■ Texte étudié:
Alain Baczynsky : Regardez il va peut-être se passer quelque chose...

mercredi 9 mai 2012, par Véronique Montémont

Textuel, 2012

De 1979 à 1982, Alain Baczynsky, artiste belgo-israélien, suit une psychanalyse à Paris. Après chaque séance, il se rend dans un photomaton et prend une photo de lui. Datés, ces clichés sont ensuite commentés, de manière plus ou moins laconique, au dos de l’image. Leur rassemblement sous forme de collection chronologique, dans l’ouvrage intitulé Regardez, il va peut-être se passer quelque chose donne donc à voir un double journal : celui d’une analyse et de l’homme qui la vit, en même temps que la genèse d’une construction artistique.

On notera d’abord la richesse émotionnelle des différentes expressions de Baczynsky sur les premières photos, souvent empreintes de colère ou de tristesse ; il n’est pas rare que les yeux soient encore rouges des larmes versées en séance, thème récurrent des commentaires (« Jeudi 6 décembre 79. 45 minutes de sanglots. Des heures plus tard, les yeux sont de sel »). Mais très vite, l’artiste exploite les possibilités du rectangle du photomaton, dans une manière que le préfacier, Clément Chéroux, rapproche de celle des Surréalistes. Au visage nu, Baczynsky ajoute rapidement les grimaces, les mises en scène : poings en avant, bouche ouverte pour figurer le cri (« éjaculation orale »), lèvres closes pour matérialiser le silence. Dans les moments critiques, en 1981 notamment, il se dérobe à l’image, se métonymise, préférant photographier de manière répétée le rideau muet, le blanc, ou uniquement ses vêtements à hauteur de son torse (« Je n’apparais plus sur les photos. La seule trace est le texte »).

Ces brefs textes, justement, griffonnés au dos des images, d’une écriture tantôt heurtée, tantôt maculée de larmes, sont ce qui donnent à l’ensemble son unité en même temps que son caractère saisissant. Révélant, au sens littéral, l’envers du décor, limités par un espace restreint d’écriture, ils sont le reflet, une séance après l’autre, d’une intense souffrance, tissée de motifs récurrents. La judéité, tout d’abord : le 11 octobre 79, au dos de la photo d’un visage fermé, « je suis Juif, ça veut dire quoi ? » ; deux mains photographiées croisées sur le ventre, comparées à l’« ultime geste de pudeur dérisoire des femmes d’Auschwitz ». Puis la sexualité, entre les prénoms des femmes aimées, la pensée du sexe et de sa violence insatisfaisante, et un « fuck your mother »… qui accompagne la photo d’une braguette entrouverte.

■ Consigne: Poursuivez la recension du livre d'Alain Baczynsky à partir de sa dernière phrase.

■ Données extraites:
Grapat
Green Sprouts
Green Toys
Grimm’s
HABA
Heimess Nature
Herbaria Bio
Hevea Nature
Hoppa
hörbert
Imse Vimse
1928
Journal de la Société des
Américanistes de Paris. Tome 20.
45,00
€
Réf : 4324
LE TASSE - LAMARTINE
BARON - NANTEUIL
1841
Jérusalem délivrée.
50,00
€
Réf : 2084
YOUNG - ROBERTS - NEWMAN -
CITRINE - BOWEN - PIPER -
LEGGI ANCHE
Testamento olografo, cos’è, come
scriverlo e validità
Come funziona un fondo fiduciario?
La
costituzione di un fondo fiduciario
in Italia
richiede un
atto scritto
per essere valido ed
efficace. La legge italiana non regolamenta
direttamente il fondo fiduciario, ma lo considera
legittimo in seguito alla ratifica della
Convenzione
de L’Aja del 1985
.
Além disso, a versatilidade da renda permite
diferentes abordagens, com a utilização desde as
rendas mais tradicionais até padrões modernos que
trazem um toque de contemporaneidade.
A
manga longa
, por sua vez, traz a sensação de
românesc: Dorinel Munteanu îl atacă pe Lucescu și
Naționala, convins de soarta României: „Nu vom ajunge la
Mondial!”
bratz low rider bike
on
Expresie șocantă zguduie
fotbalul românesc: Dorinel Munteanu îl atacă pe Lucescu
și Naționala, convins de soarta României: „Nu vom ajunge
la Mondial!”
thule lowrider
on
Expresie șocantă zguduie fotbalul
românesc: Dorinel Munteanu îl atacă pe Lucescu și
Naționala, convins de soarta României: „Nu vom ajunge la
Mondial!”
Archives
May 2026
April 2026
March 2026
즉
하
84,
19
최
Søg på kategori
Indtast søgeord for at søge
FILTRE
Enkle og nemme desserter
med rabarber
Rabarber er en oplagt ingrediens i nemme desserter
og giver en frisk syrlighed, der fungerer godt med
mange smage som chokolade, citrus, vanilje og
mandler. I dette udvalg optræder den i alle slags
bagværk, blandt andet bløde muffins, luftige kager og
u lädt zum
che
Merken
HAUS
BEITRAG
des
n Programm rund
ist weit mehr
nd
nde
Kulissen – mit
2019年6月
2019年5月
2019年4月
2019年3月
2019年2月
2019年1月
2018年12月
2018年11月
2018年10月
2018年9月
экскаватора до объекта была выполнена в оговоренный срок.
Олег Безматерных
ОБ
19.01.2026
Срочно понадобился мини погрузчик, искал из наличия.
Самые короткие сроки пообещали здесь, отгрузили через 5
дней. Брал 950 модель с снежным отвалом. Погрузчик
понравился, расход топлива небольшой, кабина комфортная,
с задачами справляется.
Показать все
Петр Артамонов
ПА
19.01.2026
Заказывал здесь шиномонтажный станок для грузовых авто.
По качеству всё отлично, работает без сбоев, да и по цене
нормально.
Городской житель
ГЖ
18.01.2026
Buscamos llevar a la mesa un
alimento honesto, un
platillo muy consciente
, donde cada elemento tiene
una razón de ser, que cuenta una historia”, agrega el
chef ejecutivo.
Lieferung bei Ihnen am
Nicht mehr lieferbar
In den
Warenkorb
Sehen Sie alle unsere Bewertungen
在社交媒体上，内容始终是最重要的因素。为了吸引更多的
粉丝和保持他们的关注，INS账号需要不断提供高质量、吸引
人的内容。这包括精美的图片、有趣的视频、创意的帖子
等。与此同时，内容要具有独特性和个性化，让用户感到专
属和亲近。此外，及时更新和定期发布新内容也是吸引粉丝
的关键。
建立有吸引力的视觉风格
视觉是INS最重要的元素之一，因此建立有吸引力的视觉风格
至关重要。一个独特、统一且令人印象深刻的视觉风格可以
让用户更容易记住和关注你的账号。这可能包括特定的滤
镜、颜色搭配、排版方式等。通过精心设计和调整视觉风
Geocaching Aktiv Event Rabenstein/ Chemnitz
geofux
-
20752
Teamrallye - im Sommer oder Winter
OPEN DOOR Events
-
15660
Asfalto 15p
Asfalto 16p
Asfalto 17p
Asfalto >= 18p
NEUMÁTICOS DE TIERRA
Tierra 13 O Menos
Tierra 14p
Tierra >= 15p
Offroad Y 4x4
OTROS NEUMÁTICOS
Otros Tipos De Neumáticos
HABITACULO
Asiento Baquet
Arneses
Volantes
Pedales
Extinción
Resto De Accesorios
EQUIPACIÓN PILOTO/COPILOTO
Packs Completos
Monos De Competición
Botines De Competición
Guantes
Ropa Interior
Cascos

■ Votre réponse:
La haine de soi jaillit sporadiquement des phrases (« naître comme une merde / naître comme Alain Backzynsky »), le désir de mort également, traduit par la photo d’une épaule qui se tourne (légendée « Adieux ») ou par une image rayée, dont l’emplacement de la bouche à été gratté avec une rage méthodique, Le tout voisine avec des traits d’humour paradoxaux, comme « L’inspecteur enquête toujours », où l’éponyme « Regardez, il va peut-être se passer quelque chose ». À partir de fin 1980, les notations écrites vont se densifier pour former un véritable journal : tantôt lettres adressées au thérapeute (« En vous retrouvant, je plonge dans les larmes »), réflexions sur l’analyse elle-même et son cours tempétueux, sur les relations aux femmes. À ce moment, les images se vident, comme si la langue avait atteint un point d’intensité et de douleur que le visage ne suffisait plus à contenir ; puis le texte disparaît lui aussi, dissous dans l’ « incapacité de rien écrire », refermant pour nous cette surprenante intrusion au plus intime de la vie d’un homme.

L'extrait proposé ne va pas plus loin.